I have a corpus containing journal data of 15 observations of 3 variables (ID, title, abstract). Using R Studio I read in the data from a .csv file (one line per observation). When performing some text mining operations I got some trouble when using the method stemCompletion. After applying stemCompletion I observed that the results are provided for each stemmed line of the .csv three times. All the other tm methods (e.g. stemDocument) produce only a single result. I'm wondering why this happens and how I could fix the problem
I used the code below:
data.corpus <- Corpus(DataframeSource(data))
data.corpuscopy <- data.corpus
data.corpus <- tm_map(data.corpus, stemDocument)
data.corpus <- tm_map(data.corpus, stemCompletion, dictionary=data.corpuscopy)
The single results after applying stemDocument is e.g.
"> data.corpus[[1]]
physic environ sourc innov investig attribut innov space
investig physic space intersect innov innov relev attribut physic space innov reflect chang natur innov technolog advanc servic mean chang argu develop innov space similar embodi divers set valu collabor open sustain use literatur review interview benchmark examin relationship physic environ innov literatur review interview underlin innov communic human centr process result five attribut innov space present collabor enabl modifi smart attract reflect provid perspect challeng support innov creation develop physic space add conceptu develop innov space outlin physic space innov servic"

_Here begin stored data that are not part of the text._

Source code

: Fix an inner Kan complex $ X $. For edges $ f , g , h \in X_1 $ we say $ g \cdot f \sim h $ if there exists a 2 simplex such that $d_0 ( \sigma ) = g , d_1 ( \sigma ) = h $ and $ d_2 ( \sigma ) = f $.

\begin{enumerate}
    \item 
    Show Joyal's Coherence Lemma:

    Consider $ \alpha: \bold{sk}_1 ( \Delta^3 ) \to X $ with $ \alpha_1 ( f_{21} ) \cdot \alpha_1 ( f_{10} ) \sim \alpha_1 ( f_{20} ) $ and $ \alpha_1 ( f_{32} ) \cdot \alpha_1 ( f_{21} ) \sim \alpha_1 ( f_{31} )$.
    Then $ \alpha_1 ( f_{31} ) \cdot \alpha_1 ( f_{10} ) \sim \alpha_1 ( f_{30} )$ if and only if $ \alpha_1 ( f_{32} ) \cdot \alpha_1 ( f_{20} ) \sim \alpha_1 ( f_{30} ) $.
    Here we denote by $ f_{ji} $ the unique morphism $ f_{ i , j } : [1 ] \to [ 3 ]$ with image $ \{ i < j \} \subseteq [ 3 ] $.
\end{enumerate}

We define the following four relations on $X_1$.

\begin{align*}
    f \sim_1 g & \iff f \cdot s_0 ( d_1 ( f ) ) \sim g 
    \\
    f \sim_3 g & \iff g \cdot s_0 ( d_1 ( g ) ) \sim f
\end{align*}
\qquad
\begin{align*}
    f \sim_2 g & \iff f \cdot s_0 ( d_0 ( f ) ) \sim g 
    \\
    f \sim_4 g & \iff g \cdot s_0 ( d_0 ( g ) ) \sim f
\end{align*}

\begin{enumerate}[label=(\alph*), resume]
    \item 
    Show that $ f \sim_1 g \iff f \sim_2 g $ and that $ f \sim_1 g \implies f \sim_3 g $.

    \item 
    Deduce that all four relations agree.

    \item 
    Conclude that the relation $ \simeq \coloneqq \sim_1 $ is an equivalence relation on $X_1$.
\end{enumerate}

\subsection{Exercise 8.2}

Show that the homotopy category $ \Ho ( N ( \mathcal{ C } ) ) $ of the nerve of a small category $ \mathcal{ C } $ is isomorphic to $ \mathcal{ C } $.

And after using stemCompletion the reults appear three times:
"$`1`
physical environment source innovation investigation attributes innovation space investigation physical space intersect innovation innovation relevant attributes physical space innovation reflect changes nature innovation technological advancements service meanwhile changes argues develop innovation space similarity embodies diversified set valuable collaboration open sustainability used literature review interviews benchmarking examine relationships physical environment innovation literature review interviews underline innovation communicative human centred processes result five attributes innovation space present collaboration enablers modifiability smartness attractiveness reflect provide perspectives challenge support innovation creation develop physical space addition conceptual develop innovation space outlines physical space innovation service
physical environment source innovation investigation attributes innovation space investigation physical space intersect innovation innovation relevant attributes physical space innovation reflect changes nature innovation technological advancements service meanwhile changes argues develop innovation space similarity embodies diversified set valuable collaboration open sustainability used literature review interviews benchmarking examine relationships physical environment innovation literature review interviews underline innovation communicative human centred processes result five attributes innovation space present collaboration enablers modifiability smartness attractiveness reflect provide perspectives challenge support innovation creation develop physical space addition conceptual develop innovation space outlines physical space innovation service
physical environment source innovation investigation attributes innovation space investigation physical space intersect innovation innovation relevant attributes physical space innovation reflect changes nature innovation technological advancements service meanwhile changes argues develop innovation space similarity embodies diversified set valuable collaboration open sustainability used literature review interviews benchmarking examine relationships physical environment innovation literature review interviews underline innovation communicative human centred processes result five attributes innovation space present collaboration enablers modifiability smartness attractiveness reflect provide perspectives challenge support innovation creation develop physical space addition conceptual develop innovation space outlines physical space innovation service"
Below is a sample as a reproducable example:
A .csv file containing three observations of three variables:
ID;Text A;Text B
1;Below is the first title;Innovation and Knowledge Management
2;And now the second Title;Organizational Performance and Learning are very important
3;The third title;Knowledge plays an important rule in organizations
And below is the stemming method that I've used
data = read.csv2("Test.csv")
data[,2]=as.character(data[,2])
data[,3]=as.character(data[,3])
corpus <- Corpus(DataframeSource(data))
corpuscopy <- corpus
corpus <- tm_map(corpus, stemDocument)
corpus[[1]]
corpus <- tm_map(corpus, stemCompletion, dictionary=corpuscopy)
inspect(corpus[1:3])
It seems to me like it depends on the number of variables used in the .csv but I have no idea why.